Information provided:
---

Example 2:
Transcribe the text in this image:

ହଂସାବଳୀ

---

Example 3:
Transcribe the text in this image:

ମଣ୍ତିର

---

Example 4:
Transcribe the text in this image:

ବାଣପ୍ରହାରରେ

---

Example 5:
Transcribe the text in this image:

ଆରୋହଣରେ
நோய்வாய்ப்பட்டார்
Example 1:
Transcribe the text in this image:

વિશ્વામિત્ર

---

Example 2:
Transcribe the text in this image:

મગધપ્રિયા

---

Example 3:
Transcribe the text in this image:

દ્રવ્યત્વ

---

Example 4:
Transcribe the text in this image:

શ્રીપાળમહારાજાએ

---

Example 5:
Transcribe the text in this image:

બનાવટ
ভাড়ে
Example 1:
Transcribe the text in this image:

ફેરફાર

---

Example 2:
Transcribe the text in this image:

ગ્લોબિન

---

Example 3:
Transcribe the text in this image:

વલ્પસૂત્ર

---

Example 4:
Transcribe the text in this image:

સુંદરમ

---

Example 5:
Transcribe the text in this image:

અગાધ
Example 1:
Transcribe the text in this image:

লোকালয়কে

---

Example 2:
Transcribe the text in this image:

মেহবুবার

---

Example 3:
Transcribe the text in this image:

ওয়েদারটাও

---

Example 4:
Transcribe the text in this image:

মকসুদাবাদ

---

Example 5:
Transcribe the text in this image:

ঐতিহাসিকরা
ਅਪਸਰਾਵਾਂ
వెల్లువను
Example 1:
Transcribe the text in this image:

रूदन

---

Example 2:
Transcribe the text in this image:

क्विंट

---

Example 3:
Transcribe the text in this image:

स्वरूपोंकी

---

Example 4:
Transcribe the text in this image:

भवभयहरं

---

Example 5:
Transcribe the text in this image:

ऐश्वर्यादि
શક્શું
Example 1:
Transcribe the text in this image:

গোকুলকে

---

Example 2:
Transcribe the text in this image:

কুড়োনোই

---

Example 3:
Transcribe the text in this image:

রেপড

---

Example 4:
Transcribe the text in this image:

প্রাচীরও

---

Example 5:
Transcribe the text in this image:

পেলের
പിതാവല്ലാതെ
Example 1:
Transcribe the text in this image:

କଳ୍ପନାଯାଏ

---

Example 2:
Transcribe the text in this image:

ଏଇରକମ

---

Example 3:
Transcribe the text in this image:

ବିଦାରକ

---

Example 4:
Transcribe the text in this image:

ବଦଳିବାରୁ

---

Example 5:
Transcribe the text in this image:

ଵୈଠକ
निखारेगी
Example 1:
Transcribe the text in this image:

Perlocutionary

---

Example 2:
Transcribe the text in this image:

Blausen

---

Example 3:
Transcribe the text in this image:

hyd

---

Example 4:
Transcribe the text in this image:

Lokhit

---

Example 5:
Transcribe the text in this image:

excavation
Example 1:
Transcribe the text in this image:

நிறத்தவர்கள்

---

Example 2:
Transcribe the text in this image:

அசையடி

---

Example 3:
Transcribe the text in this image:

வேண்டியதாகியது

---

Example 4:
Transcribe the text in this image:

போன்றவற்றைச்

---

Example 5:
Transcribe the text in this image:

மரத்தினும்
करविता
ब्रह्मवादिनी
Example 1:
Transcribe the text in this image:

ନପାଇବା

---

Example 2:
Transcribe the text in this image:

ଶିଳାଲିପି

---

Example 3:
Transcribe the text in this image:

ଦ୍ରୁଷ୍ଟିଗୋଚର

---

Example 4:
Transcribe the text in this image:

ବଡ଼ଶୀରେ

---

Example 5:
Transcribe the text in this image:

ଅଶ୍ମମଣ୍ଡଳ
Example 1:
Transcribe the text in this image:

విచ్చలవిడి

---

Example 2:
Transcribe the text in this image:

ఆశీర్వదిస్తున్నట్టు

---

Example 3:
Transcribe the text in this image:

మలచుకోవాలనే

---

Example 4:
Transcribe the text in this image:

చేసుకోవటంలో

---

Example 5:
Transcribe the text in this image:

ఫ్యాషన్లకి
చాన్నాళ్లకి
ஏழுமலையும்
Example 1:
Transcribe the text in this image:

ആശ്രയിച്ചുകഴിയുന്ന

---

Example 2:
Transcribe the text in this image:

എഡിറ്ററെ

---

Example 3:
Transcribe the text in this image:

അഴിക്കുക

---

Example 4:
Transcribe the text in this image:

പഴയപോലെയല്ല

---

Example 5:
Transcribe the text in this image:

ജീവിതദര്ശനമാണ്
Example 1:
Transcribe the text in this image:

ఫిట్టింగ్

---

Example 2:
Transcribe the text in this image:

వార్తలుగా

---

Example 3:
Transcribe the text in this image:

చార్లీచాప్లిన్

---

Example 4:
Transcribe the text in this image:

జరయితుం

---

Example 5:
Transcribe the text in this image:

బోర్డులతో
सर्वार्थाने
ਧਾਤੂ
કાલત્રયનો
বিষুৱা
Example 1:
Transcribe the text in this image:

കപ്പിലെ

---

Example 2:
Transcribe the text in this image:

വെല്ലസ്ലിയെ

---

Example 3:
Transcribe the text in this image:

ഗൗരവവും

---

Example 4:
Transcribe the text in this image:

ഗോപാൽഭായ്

Work request:
The output should be the entire listing, exactly as it is.

Reply to the task:
---

Example 2:
Transcribe the text in this image:

ହଂସାବଳୀ

---

Example 3:
Transcribe the text in this image:

ମଣ୍ତିର

---

Example 4:
Transcribe the text in this image:

ବାଣପ୍ରହାରରେ

---

Example 5:
Transcribe the text in this image:

ଆରୋହଣରେ
நோய்வாய்ப்பட்டார்
Example 1:
Transcribe the text in this image:

વિશ્વામિત્ર

---

Example 2:
Transcribe the text in this image:

મગધપ્રિયા

---

Example 3:
Transcribe the text in this image:

દ્રવ્યત્વ

---

Example 4:
Transcribe the text in this image:

શ્રીપાળમહારાજાએ

---

Example 5:
Transcribe the text in this image:

બનાવટ
ভাড়ে
Example 1:
Transcribe the text in this image:

ફેરફાર

---

Example 2:
Transcribe the text in this image:

ગ્લોબિન

---

Example 3:
Transcribe the text in this image:

વલ્પસૂત્ર

---

Example 4:
Transcribe the text in this image:

સુંદરમ

---

Example 5:
Transcribe the text in this image:

અગાધ
Example 1:
Transcribe the text in this image:

লোকালয়কে

---

Example 2:
Transcribe the text in this image:

মেহবুবার

---

Example 3:
Transcribe the text in this image:

ওয়েদারটাও

---

Example 4:
Transcribe the text in this image:

মকসুদাবাদ

---

Example 5:
Transcribe the text in this image:

ঐতিহাসিকরা
ਅਪਸਰਾਵਾਂ
వెల్లువను
Example 1:
Transcribe the text in this image:

रूदन

---

Example 2:
Transcribe the text in this image:

क्विंट

---

Example 3:
Transcribe the text in this image:

स्वरूपोंकी

---

Example 4:
Transcribe the text in this image:

भवभयहरं

---

Example 5:
Transcribe the text in this image:

ऐश्वर्यादि
શક્શું
Example 1:
Transcribe the text in this image:

গোকুলকে

---

Example 2:
Transcribe the text in this image:

কুড়োনোই

---

Example 3:
Transcribe the text in this image:

রেপড

---

Example 4:
Transcribe the text in this image:

প্রাচীরও

---

Example 5:
Transcribe the text in this image:

পেলের
പിതാവല്ലാതെ
Example 1:
Transcribe the text in this image:

କଳ୍ପନାଯାଏ

---

Example 2:
Transcribe the text in this image:

ଏଇରକମ

---

Example 3:
Transcribe the text in this image:

ବିଦାରକ

---

Example 4:
Transcribe the text in this image:

ବଦଳିବାରୁ

---

Example 5:
Transcribe the text in this image:

ଵୈଠକ
निखारेगी
Example 1:
Transcribe the text in this image:

Perlocutionary

---

Example 2:
Transcribe the text in this image:

Blausen

---

Example 3:
Transcribe the text in this image:

hyd

---

Example 4:
Transcribe the text in this image:

Lokhit

---

Example 5:
Transcribe the text in this image:

excavation
Example 1:
Transcribe the text in this image:

நிறத்தவர்கள்

---

Example 2:
Transcribe the text in this image:

அசையடி

---

Example 3:
Transcribe the text in this image:

வேண்டியதாகியது

---

Example 4:
Transcribe the text in this image:

போன்றவற்றைச்

---

Example 5:
Transcribe the text in this image:

மரத்தினும்
करविता
ब्रह्मवादिनी
Example 1:
Transcribe the text in this image:

ନପାଇବା

---

Example 2:
Transcribe the text in this image:

ଶିଳାଲିପି

---

Example 3:
Transcribe the text in this image:

ଦ୍ରୁଷ୍ଟିଗୋଚର

---

Example 4:
Transcribe the text in this image:

ବଡ଼ଶୀରେ

---

Example 5:
Transcribe the text in this image:

ଅଶ୍ମମଣ୍ଡଳ
Example 1:
Transcribe the text in this image:

విచ్చలవిడి

---

Example 2:
Transcribe the text in this image:

ఆశీర్వదిస్తున్నట్టు

---

Example 3:
Transcribe the text in this image:

మలచుకోవాలనే

---

Example 4:
Transcribe the text in this image:

చేసుకోవటంలో

---

Example 5:
Transcribe the text in this image:

ఫ్యాషన్లకి
చాన్నాళ్లకి
ஏழுமலையும்
Example 1:
Transcribe the text in this image:

ആശ്രയിച്ചുകഴിയുന്ന

---

Example 2:
Transcribe the text in this image:

എഡിറ്ററെ

---

Example 3:
Transcribe the text in this image:

അഴിക്കുക

---

Example 4:
Transcribe the text in this image:

പഴയപോലെയല്ല

---

Example 5:
Transcribe the text in this image:

ജീവിതദര്ശനമാണ്
Example 1:
Transcribe the text in this image:

ఫిట్టింగ్

---

Example 2:
Transcribe the text in this image:

వార్తలుగా

---

Example 3:
Transcribe the text in this image:

చార్లీచాప్లిన్

---

Example 4:
Transcribe the text in this image:

జరయితుం

---

Example 5:
Transcribe the text in this image:

బోర్డులతో
सर्वार्थाने
ਧਾਤੂ
કાલત્રયનો
বিষুৱা
Example 1:
Transcribe the text in this image:

കപ്പിലെ

---

Example 2:
Transcribe the text in this image:

വെല്ലസ്ലിയെ

---

Example 3:
Transcribe the text in this image:

ഗൗരവവും

---

Example 4:
Transcribe the text in this image:

ഗോപാൽഭായ്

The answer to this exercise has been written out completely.